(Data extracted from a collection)
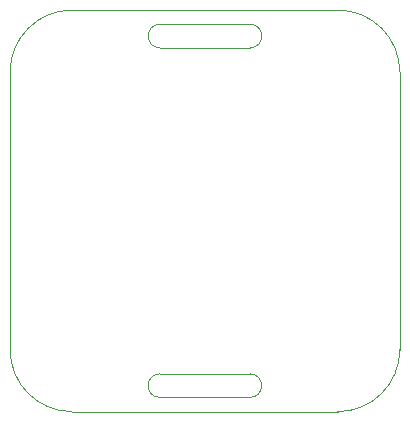
<source format=gbr>
%TF.GenerationSoftware,KiCad,Pcbnew,(5.1.6)-1*%
%TF.CreationDate,2020-09-19T18:08:18+02:00*%
%TF.ProjectId,watch,77617463-682e-46b6-9963-61645f706362,rev?*%
%TF.SameCoordinates,Original*%
%TF.FileFunction,Profile,NP*%
%FSLAX46Y46*%
G04 Gerber Fmt 4.6, Leading zero omitted, Abs format (unit mm)*
G04 Created by KiCad (PCBNEW (5.1.6)-1) date 2020-09-19 18:08:18*
%MOMM*%
%LPD*%
G01*
G04 APERTURE LIST*
%TA.AperFunction,Profile*%
%ADD10C,0.050000*%
%TD*%
G04 APERTURE END LIST*
D10*
X143231312Y-47052611D02*
X150831312Y-47052611D01*
X150831312Y-47052611D02*
G75*
G02*
X150831312Y-49052611I0J-1000000D01*
G01*
X150831312Y-49052611D02*
X143231312Y-49052611D01*
X143231312Y-49052611D02*
G75*
G02*
X143231312Y-47052611I0J1000000D01*
G01*
X150831312Y-76652611D02*
G75*
G02*
X150831312Y-78652611I0J-1000000D01*
G01*
X143231312Y-78652611D02*
G75*
G02*
X143231312Y-76652611I0J1000000D01*
G01*
X150831312Y-78652611D02*
X143231312Y-78652611D01*
X143231312Y-76652611D02*
X150831312Y-76652611D01*
X163531312Y-74602611D02*
G75*
G02*
X158281312Y-79852611I-5250000J0D01*
G01*
X135781312Y-79852611D02*
G75*
G02*
X130531312Y-74602611I0J5250000D01*
G01*
X130531312Y-51102611D02*
G75*
G02*
X135781312Y-45852611I5250000J0D01*
G01*
X158281312Y-45852611D02*
G75*
G02*
X163531312Y-51102611I0J-5250000D01*
G01*
X158281312Y-79852611D02*
X135781312Y-79852611D01*
X158281312Y-45852611D02*
X135781312Y-45852611D01*
X163531312Y-74602611D02*
X163531312Y-51102611D01*
X130531312Y-74602611D02*
X130531312Y-51102611D01*
M02*

</source>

_Aim of the task_
Write out the data above in full and exactly, but not the pictures.

_Task result_
<source format=gbr>
%TF.GenerationSoftware,KiCad,Pcbnew,(5.1.6)-1*%
%TF.CreationDate,2020-09-19T18:08:18+02:00*%
%TF.ProjectId,watch,77617463-682e-46b6-9963-61645f706362,rev?*%
%TF.SameCoordinates,Original*%
%TF.FileFunction,Profile,NP*%
%FSLAX46Y46*%
G04 Gerber Fmt 4.6, Leading zero omitted, Abs format (unit mm)*
G04 Created by KiCad (PCBNEW (5.1.6)-1) date 2020-09-19 18:08:18*
%MOMM*%
%LPD*%
G01*
G04 APERTURE LIST*
%TA.AperFunction,Profile*%
%ADD10C,0.050000*%
%TD*%
G04 APERTURE END LIST*
D10*
X143231312Y-47052611D02*
X150831312Y-47052611D01*
X150831312Y-47052611D02*
G75*
G02*
X150831312Y-49052611I0J-1000000D01*
G01*
X150831312Y-49052611D02*
X143231312Y-49052611D01*
X143231312Y-49052611D02*
G75*
G02*
X143231312Y-47052611I0J1000000D01*
G01*
X150831312Y-76652611D02*
G75*
G02*
X150831312Y-78652611I0J-1000000D01*
G01*
X143231312Y-78652611D02*
G75*
G02*
X143231312Y-76652611I0J1000000D01*
G01*
X150831312Y-78652611D02*
X143231312Y-78652611D01*
X143231312Y-76652611D02*
X150831312Y-76652611D01*
X163531312Y-74602611D02*
G75*
G02*
X158281312Y-79852611I-5250000J0D01*
G01*
X135781312Y-79852611D02*
G75*
G02*
X130531312Y-74602611I0J5250000D01*
G01*
X130531312Y-51102611D02*
G75*
G02*
X135781312Y-45852611I5250000J0D01*
G01*
X158281312Y-45852611D02*
G75*
G02*
X163531312Y-51102611I0J-5250000D01*
G01*
X158281312Y-79852611D02*
X135781312Y-79852611D01*
X158281312Y-45852611D02*
X135781312Y-45852611D01*
X163531312Y-74602611D02*
X163531312Y-51102611D01*
X130531312Y-74602611D02*
X130531312Y-51102611D01*
M02*

</source>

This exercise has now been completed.